Timika (ANTARA) - Kawasan Pelabuhan Nusantara Kelas III Pomako, Timika, Papua hingga kini belum bisa dikelola dan dikembangkan karena masih terkendala status lahan yang masih disengketakan antara Pemkab Mimika dengan pengusaha Soemitro, pemilik usaha Serayu Grup Timika.
Kepala Unit Penyelenggara Pelabuhan (KUPP) Kelas III Pomako Husni Anwar Tianotak di Timika, Rabu, mengatakan Pemkab Mimika sendiri telah memiliki surat pelepasan dari masyarakat adat pemilik hak ulayat atas tanah kawasan Pelabuhan Pomako sejak tahun 2000.

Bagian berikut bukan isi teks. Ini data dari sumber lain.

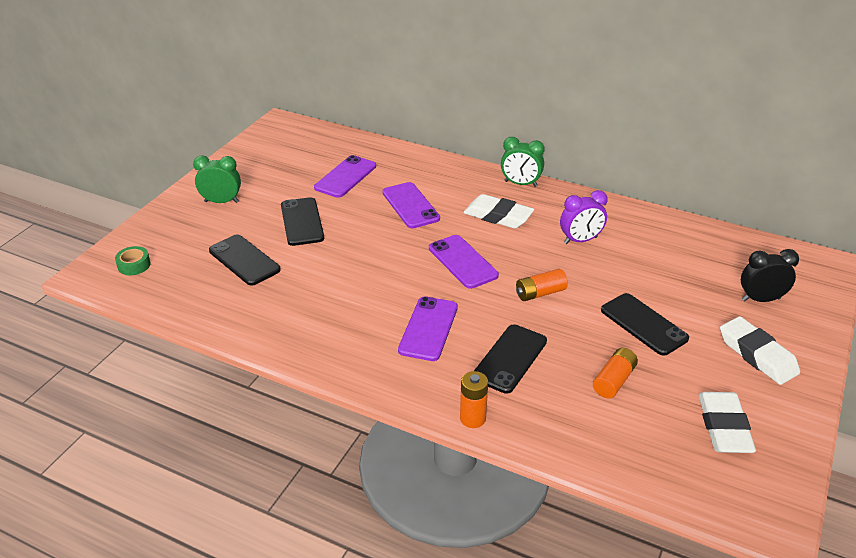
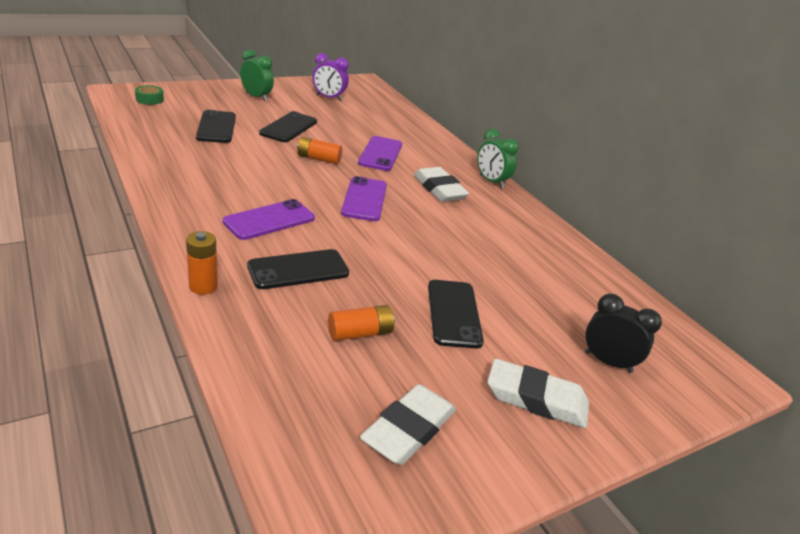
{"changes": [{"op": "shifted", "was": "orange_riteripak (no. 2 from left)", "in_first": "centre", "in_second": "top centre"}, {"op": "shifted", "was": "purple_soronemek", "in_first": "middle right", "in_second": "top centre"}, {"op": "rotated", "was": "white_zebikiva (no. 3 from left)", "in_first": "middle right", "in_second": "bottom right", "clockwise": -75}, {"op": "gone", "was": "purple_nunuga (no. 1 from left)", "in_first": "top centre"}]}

Ironisnya, tanah yang sudah dilepaskan ke Pemkab Mimika itu yakni seluas 5.000.000 meter persegi justru dijual lagi oleh masyarakat pemilik hak ulayat kepada pengusaha Soemitro.

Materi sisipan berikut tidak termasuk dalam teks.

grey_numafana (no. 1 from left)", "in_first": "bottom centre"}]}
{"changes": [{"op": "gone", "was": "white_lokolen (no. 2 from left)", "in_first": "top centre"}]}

Kedua belah pihak itu kini saling mengklaim sebagai pemilik sah atas tanah kawasan Pelabuhan Pomako yang terletak di Distrik Mimika Timur itu.

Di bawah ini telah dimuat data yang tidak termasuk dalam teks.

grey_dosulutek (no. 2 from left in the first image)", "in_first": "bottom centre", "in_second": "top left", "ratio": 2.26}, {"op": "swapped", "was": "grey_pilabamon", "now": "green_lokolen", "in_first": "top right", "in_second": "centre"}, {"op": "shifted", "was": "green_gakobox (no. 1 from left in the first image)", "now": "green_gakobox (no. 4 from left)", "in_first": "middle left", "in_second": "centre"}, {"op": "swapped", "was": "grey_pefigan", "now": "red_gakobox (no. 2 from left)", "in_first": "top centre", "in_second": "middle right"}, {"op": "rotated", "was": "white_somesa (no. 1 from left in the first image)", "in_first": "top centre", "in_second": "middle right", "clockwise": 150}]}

"Sampai sekarang belum ada penyelesaian. Kami berharap Pemda Mimika dengan pengusaha Soemitro bertemu untuk menyelesaikan persoalan ini sehingga pengembangan kawasan Pelabuhan Pomako ke depan tidak terhambat," kata Husni.
Kawasan Pelabuhan Pomako memiliki peran vital dan strategis untuk memasok berbagai barang kebutuhan pokok ke wilayah Timika, bahkan hingga ke kabupaten-kabupaten tetangga di pedalaman Papua.
"Suka atau tidak suku, Pelabuhan Pomako itu sangat vital. Bayangkan barang kebutuhan pokok untuk beberapa kabupaten di pedalaman Papua itu sangat bergantung dari Timika, sementara barang-barang itu dibongkar dari kapal di Pelabuhan Pomako," jelas Husni.
Gara-gara persoalan lahan yang tidak jelas itu, Kementerian Perhubungan melalui Direktorat Jenderal Perhubungan Laut beberapa waktu lalu menarik kembali anggaran ratusan miliar yang sedianya akan digunakan untuk pembangunan fasilitas terminal penumpang, pembangunan fasilitas perkantoran satu atap, penataan kawasan Pelabuhan Pomako dan lainnya.
"Kita sangat menyayangkan hal itu, anggaran sebetulnya sudah siap tapi karena masalah lahan maka semua menjadi terbengkalai. Padahal Pelabuhan Pomako itu rencananya akan dijadikan pelabuhan percontohan di kawasan timur Indonesia," kata Husni.
Saat ini, Pelabuhan Pomako memiliki dua dermaga dalam satu lokasi yang digunakan secara bersama-sama untuk bongkar muat barang dan penumpang kapal PT Pelni.
Husni mengatakan fasilitas bongkar muat barang di Pelabuhan Pomako belum memadai sehingga waktu pembongkaran barang dari kapal membutuhkan beberapa hari.
"Selama ini muatan satu kapal yang biasanya berisi 400 peti kemas butuh waktu bongkar selama tiga sampai empat hari karena satu hari maksimal 75-100 peti kemas. Selain masalah penerangan yang tidak memadai, jalanan dari lokasi penumpukan peti kemas menuju dermaga sekarang ini dalam kondisi rusak parah sehingga membutuhkan perhatian dari Pemkab Mimika," ujarnya.